[Plain-text document sources]
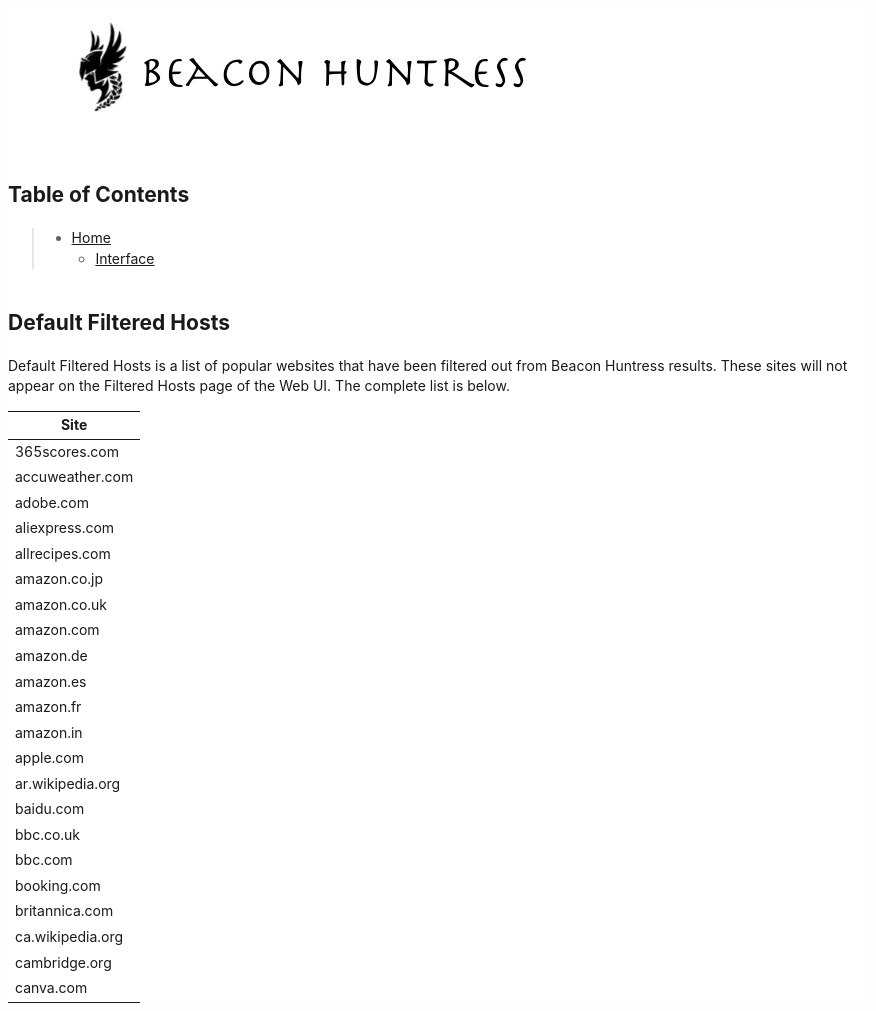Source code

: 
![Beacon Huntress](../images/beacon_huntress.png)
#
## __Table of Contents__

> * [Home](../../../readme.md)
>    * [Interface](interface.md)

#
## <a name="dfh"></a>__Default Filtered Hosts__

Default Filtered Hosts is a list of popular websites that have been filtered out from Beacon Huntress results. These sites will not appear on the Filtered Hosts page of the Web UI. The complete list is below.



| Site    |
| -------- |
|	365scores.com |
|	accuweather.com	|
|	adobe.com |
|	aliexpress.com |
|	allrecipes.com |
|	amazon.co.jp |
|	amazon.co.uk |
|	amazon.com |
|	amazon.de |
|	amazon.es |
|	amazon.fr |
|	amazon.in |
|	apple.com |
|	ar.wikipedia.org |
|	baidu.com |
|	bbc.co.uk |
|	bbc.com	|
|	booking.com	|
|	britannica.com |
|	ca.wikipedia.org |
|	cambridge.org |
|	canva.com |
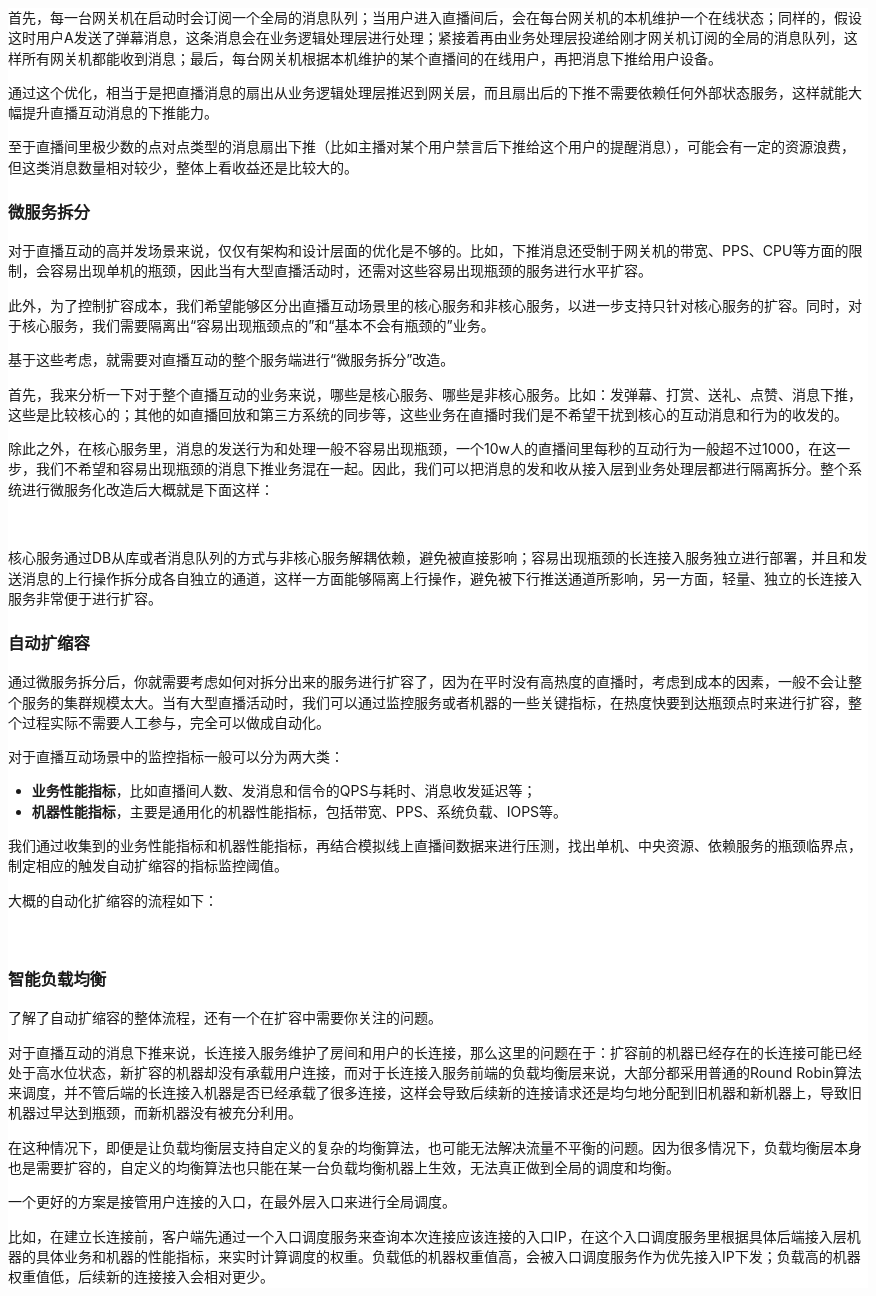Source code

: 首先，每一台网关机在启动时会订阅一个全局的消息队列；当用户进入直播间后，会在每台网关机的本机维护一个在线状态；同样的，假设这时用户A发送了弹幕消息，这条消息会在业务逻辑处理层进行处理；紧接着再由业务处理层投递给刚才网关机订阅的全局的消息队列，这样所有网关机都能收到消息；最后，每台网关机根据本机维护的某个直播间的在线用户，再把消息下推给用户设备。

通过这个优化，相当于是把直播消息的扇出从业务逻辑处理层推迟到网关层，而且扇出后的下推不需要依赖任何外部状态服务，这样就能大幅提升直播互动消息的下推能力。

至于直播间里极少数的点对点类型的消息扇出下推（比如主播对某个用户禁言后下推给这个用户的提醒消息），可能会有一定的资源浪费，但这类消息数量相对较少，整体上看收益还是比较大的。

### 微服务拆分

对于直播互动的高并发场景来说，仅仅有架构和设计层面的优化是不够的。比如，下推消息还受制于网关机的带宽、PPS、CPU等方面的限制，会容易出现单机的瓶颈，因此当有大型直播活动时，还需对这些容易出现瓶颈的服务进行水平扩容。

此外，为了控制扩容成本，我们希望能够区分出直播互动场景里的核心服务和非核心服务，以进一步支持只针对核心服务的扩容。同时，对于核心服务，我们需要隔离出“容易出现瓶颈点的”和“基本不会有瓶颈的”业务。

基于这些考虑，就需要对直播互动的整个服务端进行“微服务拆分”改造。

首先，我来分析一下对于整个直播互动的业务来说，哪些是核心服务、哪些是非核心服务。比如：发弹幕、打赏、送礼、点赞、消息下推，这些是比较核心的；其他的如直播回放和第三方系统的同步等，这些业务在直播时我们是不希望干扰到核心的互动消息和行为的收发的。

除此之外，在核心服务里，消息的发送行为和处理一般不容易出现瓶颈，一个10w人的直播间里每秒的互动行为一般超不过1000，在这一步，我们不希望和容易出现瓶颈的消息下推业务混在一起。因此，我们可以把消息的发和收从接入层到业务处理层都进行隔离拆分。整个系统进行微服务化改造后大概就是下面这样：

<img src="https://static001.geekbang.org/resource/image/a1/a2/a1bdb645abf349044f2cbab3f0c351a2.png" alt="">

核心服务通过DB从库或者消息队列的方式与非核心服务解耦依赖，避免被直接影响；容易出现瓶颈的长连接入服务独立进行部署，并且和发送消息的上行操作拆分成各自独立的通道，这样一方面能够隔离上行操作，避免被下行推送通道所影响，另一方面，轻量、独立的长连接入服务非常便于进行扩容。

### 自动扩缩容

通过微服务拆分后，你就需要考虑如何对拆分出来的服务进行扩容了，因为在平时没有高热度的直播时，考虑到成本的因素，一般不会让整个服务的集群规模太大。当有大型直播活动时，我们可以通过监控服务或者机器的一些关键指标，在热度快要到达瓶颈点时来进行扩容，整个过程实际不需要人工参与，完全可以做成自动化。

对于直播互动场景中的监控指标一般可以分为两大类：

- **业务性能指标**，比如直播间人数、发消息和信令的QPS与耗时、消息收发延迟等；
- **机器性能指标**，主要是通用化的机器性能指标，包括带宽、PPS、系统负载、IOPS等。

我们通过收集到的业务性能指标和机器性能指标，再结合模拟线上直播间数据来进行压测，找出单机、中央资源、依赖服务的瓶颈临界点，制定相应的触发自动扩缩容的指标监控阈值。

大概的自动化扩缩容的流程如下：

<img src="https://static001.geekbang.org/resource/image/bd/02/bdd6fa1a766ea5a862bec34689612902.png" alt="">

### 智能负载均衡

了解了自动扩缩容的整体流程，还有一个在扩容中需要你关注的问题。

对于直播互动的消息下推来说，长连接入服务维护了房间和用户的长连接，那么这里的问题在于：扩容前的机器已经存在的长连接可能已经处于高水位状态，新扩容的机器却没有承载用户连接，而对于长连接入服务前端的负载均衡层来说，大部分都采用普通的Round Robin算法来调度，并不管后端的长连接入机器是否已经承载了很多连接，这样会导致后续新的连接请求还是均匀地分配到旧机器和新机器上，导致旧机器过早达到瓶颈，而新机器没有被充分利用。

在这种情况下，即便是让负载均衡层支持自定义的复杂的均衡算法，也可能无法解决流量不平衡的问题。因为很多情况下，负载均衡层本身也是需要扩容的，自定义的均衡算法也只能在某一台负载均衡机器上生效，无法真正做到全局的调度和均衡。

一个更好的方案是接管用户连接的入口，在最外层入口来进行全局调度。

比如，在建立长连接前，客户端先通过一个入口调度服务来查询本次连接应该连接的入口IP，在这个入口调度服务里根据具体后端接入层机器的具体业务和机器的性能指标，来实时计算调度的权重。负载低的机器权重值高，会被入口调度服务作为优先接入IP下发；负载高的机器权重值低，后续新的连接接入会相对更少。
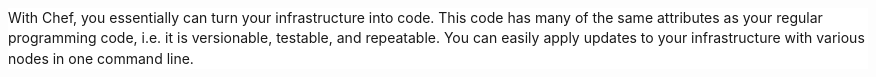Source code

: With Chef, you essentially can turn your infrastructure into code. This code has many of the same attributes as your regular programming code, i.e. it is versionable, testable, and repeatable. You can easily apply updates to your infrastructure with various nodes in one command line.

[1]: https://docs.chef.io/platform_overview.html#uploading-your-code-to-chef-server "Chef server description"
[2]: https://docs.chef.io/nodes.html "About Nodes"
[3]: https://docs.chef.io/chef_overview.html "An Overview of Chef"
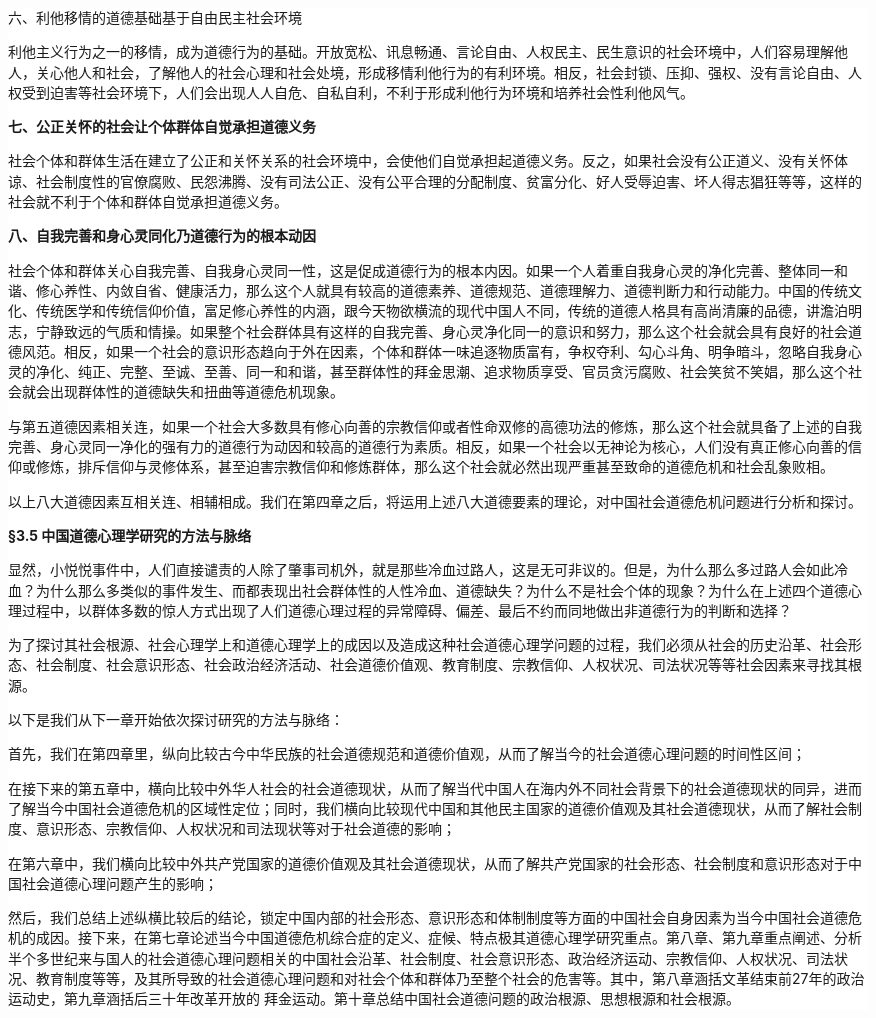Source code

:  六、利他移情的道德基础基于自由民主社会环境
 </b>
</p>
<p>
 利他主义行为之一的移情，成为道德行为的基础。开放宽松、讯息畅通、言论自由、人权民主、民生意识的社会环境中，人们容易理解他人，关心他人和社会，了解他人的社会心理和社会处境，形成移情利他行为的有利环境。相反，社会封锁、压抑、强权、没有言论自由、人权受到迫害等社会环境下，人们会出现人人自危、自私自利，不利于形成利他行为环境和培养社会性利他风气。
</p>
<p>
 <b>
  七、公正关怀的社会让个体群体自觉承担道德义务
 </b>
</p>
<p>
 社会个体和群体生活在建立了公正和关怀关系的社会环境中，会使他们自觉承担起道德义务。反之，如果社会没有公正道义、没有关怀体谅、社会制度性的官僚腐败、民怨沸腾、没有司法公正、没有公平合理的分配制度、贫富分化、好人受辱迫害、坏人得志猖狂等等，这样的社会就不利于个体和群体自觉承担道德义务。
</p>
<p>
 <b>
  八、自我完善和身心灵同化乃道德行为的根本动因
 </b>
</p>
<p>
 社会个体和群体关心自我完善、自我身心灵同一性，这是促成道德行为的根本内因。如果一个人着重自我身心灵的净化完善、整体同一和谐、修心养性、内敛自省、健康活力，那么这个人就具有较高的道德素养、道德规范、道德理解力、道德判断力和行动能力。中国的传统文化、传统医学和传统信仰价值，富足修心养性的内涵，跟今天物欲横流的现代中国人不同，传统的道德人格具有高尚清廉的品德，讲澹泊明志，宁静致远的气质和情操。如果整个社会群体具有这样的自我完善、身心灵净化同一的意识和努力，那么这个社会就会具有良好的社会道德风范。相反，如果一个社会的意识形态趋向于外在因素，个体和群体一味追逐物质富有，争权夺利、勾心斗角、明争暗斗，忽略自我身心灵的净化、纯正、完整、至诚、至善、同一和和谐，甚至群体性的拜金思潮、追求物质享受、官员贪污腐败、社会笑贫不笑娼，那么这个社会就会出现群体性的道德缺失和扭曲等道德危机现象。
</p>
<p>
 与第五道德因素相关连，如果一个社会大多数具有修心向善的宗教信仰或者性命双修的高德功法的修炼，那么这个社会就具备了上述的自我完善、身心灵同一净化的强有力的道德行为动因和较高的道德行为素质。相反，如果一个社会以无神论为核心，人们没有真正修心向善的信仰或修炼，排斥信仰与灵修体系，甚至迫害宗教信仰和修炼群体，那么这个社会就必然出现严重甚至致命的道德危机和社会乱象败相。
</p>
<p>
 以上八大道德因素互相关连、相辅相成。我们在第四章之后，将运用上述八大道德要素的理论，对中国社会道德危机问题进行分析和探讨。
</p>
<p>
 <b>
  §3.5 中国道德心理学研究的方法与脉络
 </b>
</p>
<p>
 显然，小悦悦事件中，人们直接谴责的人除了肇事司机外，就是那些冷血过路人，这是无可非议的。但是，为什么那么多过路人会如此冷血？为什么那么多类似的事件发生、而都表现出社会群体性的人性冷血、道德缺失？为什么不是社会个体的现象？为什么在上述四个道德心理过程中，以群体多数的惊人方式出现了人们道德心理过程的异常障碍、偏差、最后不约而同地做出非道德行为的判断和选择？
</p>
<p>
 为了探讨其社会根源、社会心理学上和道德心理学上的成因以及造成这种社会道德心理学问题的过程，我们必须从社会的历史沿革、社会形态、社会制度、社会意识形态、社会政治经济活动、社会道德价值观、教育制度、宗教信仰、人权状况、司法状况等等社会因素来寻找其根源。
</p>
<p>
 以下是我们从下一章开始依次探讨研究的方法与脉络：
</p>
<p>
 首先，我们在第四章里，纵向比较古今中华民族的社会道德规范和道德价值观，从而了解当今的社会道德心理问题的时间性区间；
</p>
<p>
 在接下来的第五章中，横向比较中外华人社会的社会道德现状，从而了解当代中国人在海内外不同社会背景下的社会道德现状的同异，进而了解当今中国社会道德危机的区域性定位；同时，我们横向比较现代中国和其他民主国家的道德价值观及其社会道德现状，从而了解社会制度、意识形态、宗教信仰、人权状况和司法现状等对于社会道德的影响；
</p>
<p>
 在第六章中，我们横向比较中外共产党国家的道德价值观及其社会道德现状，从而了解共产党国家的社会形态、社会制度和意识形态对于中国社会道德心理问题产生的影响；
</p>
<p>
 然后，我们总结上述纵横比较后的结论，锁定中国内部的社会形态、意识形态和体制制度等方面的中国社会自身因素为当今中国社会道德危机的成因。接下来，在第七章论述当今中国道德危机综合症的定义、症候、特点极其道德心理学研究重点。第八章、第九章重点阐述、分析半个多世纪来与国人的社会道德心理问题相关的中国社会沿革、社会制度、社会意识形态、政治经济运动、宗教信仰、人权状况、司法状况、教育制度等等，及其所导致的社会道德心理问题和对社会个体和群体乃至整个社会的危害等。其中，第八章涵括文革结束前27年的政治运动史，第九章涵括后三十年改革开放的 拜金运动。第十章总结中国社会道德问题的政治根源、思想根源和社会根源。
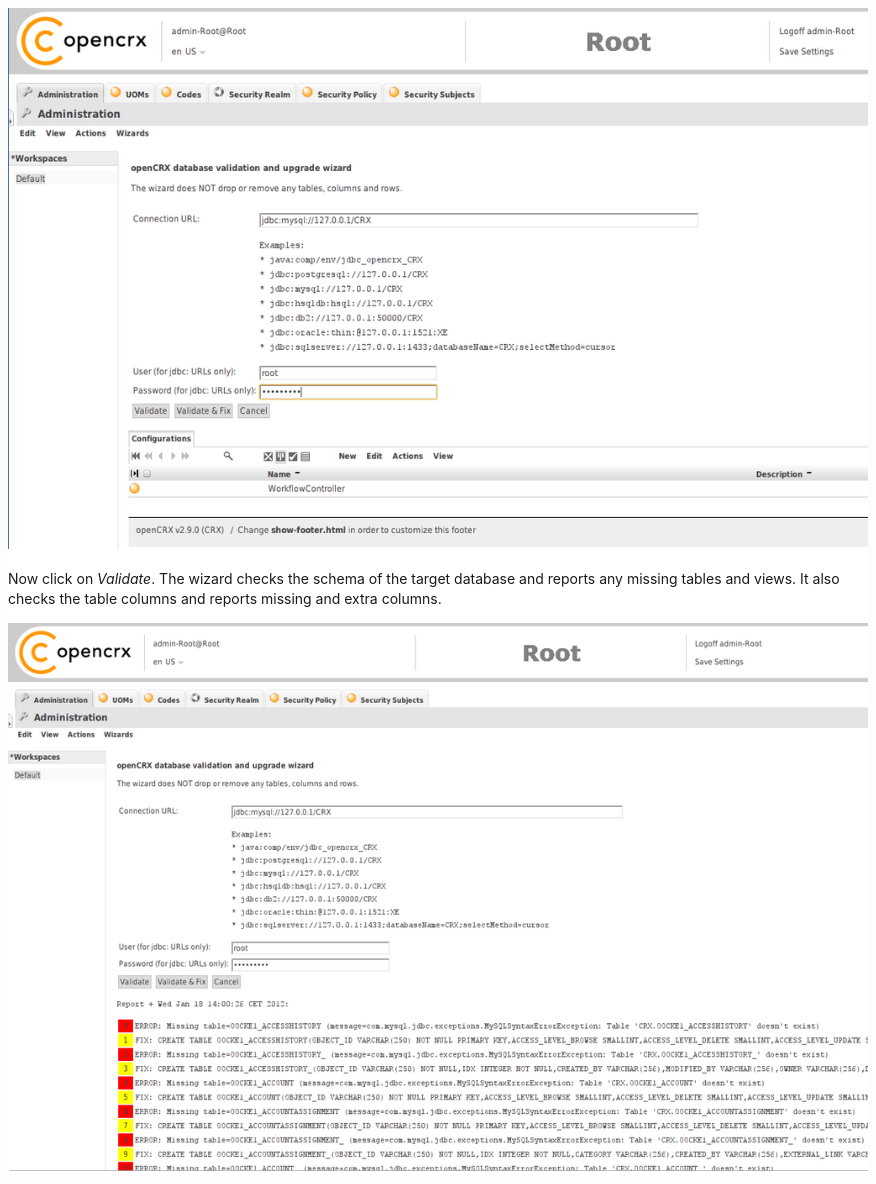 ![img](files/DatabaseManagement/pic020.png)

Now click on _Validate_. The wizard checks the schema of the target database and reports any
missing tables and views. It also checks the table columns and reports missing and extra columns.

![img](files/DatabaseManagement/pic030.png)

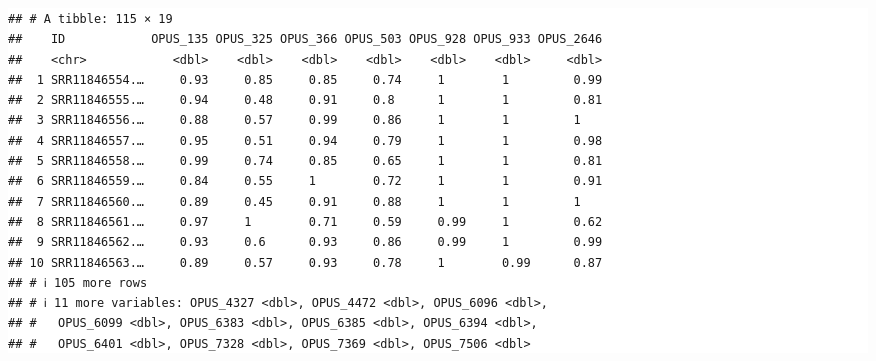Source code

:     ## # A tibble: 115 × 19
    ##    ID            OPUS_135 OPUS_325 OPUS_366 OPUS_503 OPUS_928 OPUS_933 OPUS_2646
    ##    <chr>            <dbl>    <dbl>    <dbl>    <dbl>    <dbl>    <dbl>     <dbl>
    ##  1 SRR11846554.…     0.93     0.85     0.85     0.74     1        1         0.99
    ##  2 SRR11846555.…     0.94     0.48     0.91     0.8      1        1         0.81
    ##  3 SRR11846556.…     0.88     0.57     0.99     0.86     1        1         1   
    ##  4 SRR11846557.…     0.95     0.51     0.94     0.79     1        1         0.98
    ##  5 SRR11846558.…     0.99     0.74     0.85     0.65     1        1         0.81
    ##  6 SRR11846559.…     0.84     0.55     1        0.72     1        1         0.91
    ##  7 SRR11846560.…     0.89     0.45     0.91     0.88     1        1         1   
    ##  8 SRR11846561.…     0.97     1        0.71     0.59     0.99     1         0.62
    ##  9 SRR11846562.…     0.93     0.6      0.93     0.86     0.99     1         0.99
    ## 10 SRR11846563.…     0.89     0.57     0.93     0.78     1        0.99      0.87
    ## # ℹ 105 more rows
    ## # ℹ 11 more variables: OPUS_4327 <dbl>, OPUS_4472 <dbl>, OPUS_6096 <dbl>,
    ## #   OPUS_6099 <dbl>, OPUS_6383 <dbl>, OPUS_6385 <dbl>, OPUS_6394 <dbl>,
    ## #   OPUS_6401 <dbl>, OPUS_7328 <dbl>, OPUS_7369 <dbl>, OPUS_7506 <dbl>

Problem details:
Copy exactly, and copy nothing else: the lines from the start of the data above through the line that holds "首先，我来分析一下对于整个直". The pictures stay out.

Expected output:
Source code

: 
![Beacon Huntress](../images/beacon_huntress.png)
#
## __Table of Contents__

> * [Home](../../../readme.md)
>    * [Interface](interface.md)

#
## <a name="dfh"></a>__Default Filtered Hosts__

Default Filtered Hosts is a list of popular websites that have been filtered out from Beacon Huntress results. These sites will not appear on the Filtered Hosts page of the Web UI. The complete list is below.



| Site    |
| -------- |
|	365scores.com |
|	accuweather.com	|
|	adobe.com |
|	aliexpress.com |
|	allrecipes.com |
|	amazon.co.jp |
|	amazon.co.uk |
|	amazon.com |
|	amazon.de |
|	amazon.es |
|	amazon.fr |
|	amazon.in |
|	apple.com |
|	ar.wikipedia.org |
|	baidu.com |
|	bbc.co.uk |
|	bbc.com	|
|	booking.com	|
|	britannica.com |
|	ca.wikipedia.org |
|	cambridge.org |
|	canva.com |
Source code

: 首先，每一台网关机在启动时会订阅一个全局的消息队列；当用户进入直播间后，会在每台网关机的本机维护一个在线状态；同样的，假设这时用户A发送了弹幕消息，这条消息会在业务逻辑处理层进行处理；紧接着再由业务处理层投递给刚才网关机订阅的全局的消息队列，这样所有网关机都能收到消息；最后，每台网关机根据本机维护的某个直播间的在线用户，再把消息下推给用户设备。

通过这个优化，相当于是把直播消息的扇出从业务逻辑处理层推迟到网关层，而且扇出后的下推不需要依赖任何外部状态服务，这样就能大幅提升直播互动消息的下推能力。

至于直播间里极少数的点对点类型的消息扇出下推（比如主播对某个用户禁言后下推给这个用户的提醒消息），可能会有一定的资源浪费，但这类消息数量相对较少，整体上看收益还是比较大的。

### 微服务拆分

对于直播互动的高并发场景来说，仅仅有架构和设计层面的优化是不够的。比如，下推消息还受制于网关机的带宽、PPS、CPU等方面的限制，会容易出现单机的瓶颈，因此当有大型直播活动时，还需对这些容易出现瓶颈的服务进行水平扩容。

此外，为了控制扩容成本，我们希望能够区分出直播互动场景里的核心服务和非核心服务，以进一步支持只针对核心服务的扩容。同时，对于核心服务，我们需要隔离出“容易出现瓶颈点的”和“基本不会有瓶颈的”业务。

基于这些考虑，就需要对直播互动的整个服务端进行“微服务拆分”改造。

首先，我来分析一下对于整个直播互动的业务来说，哪些是核心服务、哪些是非核心服务。比如：发弹幕、打赏、送礼、点赞、消息下推，这些是比较核心的；其他的如直播回放和第三方系统的同步等，这些业务在直播时我们是不希望干扰到核心的互动消息和行为的收发的。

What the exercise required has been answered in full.